Start of Entries provided

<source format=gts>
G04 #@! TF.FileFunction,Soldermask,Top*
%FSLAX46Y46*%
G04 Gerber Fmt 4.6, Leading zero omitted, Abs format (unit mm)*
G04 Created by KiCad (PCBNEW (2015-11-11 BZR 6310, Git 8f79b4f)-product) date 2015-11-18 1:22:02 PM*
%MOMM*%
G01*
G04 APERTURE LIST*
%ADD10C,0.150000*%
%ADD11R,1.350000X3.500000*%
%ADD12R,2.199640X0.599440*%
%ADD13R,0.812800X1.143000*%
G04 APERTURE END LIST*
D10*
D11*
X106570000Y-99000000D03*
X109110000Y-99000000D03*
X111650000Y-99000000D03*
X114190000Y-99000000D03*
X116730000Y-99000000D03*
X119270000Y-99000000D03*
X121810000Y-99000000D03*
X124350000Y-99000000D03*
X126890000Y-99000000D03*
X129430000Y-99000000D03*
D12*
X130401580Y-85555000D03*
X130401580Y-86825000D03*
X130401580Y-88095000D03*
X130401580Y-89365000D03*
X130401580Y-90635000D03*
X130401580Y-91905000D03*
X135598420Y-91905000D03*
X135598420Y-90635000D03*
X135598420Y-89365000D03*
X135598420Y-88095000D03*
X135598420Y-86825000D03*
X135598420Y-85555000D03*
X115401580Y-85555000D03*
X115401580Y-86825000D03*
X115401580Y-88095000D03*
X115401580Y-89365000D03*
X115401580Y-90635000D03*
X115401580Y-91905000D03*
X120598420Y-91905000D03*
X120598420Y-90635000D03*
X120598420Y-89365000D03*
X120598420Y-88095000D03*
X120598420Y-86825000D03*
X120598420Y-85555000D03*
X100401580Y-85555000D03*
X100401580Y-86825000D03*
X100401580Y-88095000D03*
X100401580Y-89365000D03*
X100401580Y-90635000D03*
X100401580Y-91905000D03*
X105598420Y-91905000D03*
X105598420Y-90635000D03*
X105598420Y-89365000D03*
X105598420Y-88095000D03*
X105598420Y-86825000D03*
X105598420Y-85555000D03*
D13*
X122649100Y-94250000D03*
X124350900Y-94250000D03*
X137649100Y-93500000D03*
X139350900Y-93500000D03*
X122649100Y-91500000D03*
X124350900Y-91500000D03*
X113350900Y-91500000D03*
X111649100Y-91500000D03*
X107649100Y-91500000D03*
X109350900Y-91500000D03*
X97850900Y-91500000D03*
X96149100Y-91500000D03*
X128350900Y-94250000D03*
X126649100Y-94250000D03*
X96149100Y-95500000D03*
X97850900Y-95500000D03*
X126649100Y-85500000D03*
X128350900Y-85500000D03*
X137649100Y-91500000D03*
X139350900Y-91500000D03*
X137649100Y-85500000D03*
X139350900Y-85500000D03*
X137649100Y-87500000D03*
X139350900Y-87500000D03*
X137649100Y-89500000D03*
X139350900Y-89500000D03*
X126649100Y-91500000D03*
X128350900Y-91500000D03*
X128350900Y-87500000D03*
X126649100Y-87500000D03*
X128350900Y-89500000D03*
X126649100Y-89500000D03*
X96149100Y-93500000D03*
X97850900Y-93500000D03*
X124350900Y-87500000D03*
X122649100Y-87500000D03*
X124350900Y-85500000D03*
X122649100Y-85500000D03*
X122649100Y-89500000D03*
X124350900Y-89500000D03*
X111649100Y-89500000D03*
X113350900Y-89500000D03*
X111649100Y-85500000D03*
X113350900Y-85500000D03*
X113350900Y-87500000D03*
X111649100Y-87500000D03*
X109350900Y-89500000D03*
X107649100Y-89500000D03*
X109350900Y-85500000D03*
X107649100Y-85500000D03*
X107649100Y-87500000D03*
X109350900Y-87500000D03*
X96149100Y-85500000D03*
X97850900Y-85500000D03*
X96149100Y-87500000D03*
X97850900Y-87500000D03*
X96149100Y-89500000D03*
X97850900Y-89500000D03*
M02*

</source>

End of Entries provided
Start of Entries provided

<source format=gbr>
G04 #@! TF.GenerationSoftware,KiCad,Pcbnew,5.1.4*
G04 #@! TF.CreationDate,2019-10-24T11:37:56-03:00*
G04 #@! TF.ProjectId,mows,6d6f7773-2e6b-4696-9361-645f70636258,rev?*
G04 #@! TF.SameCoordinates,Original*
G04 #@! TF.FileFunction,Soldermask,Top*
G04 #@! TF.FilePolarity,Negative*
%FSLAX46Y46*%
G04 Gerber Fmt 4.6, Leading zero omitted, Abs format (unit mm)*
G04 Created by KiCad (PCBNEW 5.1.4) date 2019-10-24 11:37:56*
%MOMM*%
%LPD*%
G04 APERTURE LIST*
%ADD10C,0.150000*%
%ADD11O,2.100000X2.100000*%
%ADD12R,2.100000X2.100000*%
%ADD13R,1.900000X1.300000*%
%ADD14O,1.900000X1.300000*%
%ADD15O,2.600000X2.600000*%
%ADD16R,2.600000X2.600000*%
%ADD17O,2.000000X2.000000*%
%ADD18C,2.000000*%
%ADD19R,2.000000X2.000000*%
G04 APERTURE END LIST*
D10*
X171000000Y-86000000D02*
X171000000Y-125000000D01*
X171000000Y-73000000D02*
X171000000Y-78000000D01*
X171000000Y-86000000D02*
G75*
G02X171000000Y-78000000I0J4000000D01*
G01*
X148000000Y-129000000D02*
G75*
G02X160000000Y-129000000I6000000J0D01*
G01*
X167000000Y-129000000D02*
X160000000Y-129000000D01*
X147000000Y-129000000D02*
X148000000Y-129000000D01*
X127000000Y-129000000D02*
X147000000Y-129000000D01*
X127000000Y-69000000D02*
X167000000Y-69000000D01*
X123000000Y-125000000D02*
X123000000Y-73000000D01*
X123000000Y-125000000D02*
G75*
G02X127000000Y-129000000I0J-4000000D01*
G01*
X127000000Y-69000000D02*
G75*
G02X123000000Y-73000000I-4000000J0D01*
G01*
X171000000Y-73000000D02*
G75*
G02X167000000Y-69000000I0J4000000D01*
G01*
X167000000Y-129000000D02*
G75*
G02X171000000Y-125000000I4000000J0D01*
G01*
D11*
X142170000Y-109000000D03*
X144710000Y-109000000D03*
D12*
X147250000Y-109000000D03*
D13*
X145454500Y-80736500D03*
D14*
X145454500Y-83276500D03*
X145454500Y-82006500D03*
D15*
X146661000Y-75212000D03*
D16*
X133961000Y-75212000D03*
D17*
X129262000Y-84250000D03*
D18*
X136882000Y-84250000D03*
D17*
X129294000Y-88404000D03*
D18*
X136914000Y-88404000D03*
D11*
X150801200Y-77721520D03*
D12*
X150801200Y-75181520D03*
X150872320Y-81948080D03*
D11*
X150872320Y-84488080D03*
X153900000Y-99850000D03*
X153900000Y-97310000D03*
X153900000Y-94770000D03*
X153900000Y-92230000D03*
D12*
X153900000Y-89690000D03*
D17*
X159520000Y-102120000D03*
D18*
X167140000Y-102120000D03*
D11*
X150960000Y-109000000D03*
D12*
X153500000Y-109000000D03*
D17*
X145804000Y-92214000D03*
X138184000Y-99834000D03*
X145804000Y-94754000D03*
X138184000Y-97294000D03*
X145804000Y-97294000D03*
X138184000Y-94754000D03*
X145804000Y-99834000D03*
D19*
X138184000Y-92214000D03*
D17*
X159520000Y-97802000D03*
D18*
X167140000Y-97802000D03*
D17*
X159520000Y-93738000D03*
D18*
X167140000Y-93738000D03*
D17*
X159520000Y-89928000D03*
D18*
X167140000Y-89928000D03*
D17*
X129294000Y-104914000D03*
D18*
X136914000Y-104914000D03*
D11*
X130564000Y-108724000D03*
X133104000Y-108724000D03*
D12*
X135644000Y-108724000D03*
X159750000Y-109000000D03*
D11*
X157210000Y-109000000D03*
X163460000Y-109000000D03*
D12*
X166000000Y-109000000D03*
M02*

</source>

End of Entries provided
Start of Entries provided

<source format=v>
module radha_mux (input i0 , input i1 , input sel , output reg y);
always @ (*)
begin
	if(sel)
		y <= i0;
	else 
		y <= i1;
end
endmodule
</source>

End of Entries provided

Could you return exactly the stretch of the data above that starts at the line with "<source format=gts>" and ends at the line with "X130401580Y-86825000D03*", both lines included?

Response to this task:
<source format=gts>
G04 #@! TF.FileFunction,Soldermask,Top*
%FSLAX46Y46*%
G04 Gerber Fmt 4.6, Leading zero omitted, Abs format (unit mm)*
G04 Created by KiCad (PCBNEW (2015-11-11 BZR 6310, Git 8f79b4f)-product) date 2015-11-18 1:22:02 PM*
%MOMM*%
G01*
G04 APERTURE LIST*
%ADD10C,0.150000*%
%ADD11R,1.350000X3.500000*%
%ADD12R,2.199640X0.599440*%
%ADD13R,0.812800X1.143000*%
G04 APERTURE END LIST*
D10*
D11*
X106570000Y-99000000D03*
X109110000Y-99000000D03*
X111650000Y-99000000D03*
X114190000Y-99000000D03*
X116730000Y-99000000D03*
X119270000Y-99000000D03*
X121810000Y-99000000D03*
X124350000Y-99000000D03*
X126890000Y-99000000D03*
X129430000Y-99000000D03*
D12*
X130401580Y-85555000D03*
X130401580Y-86825000D03*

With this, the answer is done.